You've heard seed companies tout a quantum yield leap for soybeans during the next two decades. You've probably also heard third-party observers doubt it.
Any way you look at it, soybean breeding efforts are supercharged. Genetic traits inserted into varieties could help farmers get a better handle on everything from diseases to drought tolerance.
Monsanto Company researchers are committed to doubling 2000 yields by 2030. National soybean yield in 2000 was 37 bu. per acre.
In 2008, it hit 42 bu. "Our goal is a U.S. average yield of 80 bu. by 2030,” says Roy Fuchs, Monsanto's global tech soybean lead.
He expects yields in the Midwest to hit 100 bu. per acre. Yields on marginal soil could reach 50 bu.
John Soper, Pioneer Hi-Bred's senior research director for soybean product development, says new gene combinations will help boost yield potential.
"We're looking at doubling the rate of gain from the traditional 1% a year to at least 2% a year. That will make a big difference,” Soper says.
Debate on Yield. At Syngenta, Gene Kassmeyer, head of the soybean product line, thinks soybean yields will increase in the next two decades but probably not double.
"I don't have any question that we will raise yield.
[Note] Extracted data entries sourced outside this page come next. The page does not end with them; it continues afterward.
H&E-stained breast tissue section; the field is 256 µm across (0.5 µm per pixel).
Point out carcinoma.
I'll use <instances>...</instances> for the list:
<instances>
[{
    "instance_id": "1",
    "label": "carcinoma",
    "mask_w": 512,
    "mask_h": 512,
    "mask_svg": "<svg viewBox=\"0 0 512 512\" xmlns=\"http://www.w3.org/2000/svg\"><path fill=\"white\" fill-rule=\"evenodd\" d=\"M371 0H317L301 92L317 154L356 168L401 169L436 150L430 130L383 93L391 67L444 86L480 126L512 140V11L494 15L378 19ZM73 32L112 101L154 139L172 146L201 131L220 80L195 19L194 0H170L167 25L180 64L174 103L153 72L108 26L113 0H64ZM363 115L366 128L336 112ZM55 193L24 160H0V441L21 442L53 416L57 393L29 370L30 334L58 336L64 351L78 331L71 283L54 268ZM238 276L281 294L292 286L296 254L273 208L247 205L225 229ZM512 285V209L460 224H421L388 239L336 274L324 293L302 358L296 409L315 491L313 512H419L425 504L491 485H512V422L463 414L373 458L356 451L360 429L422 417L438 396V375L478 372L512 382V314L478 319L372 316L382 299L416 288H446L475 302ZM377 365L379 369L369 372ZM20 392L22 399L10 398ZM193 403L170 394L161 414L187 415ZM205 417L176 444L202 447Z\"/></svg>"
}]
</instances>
The question is how much. I'm not quite so bold as to predict doubling yield. I do think we can increase the trendline 10 bu. in 10 years or so,” Kassmeyer says.
Some university researchers also question whether soybean yields can double in two decades.
"I don't see that kind of yield happening,” says Seth Naeve, Univer-sity of Minnesota Extension soybean agronomist. "There is no history that says the biotech revolution will change how we do business.”
Naeve does hope researchers will find ways, such as drought resistance, to boost yield. He believes most traits developed will be for specific environments.
"Very few genes will work for everything and most probably will come with some sort of penalty,” Naeve says.
Gene Technology. Nearly all agree there is untapped potential in soybeans. Soybean varieties developed for the U.S. came from a narrow gene pool. Wild soybeans provide a good source for new traits, says Xingyou Gu, a South Dakota State University plant science professor.
Gu is looking at dozens of wild soybean lines from China, trying to pull out genes that have natural disease resistance or drought tolerance as well as a yield boost.
"We use gene markers to fish for the genetics of exotic lines to find a handful with value,” Soper says.
"We're seeing a combination of things work, from molecular markers to breeding, which we could only dream of 15 years ago,” Kassmeyer adds. "The dividends could double genetic yield gain each year. We are also getting good results in disease and pest control.”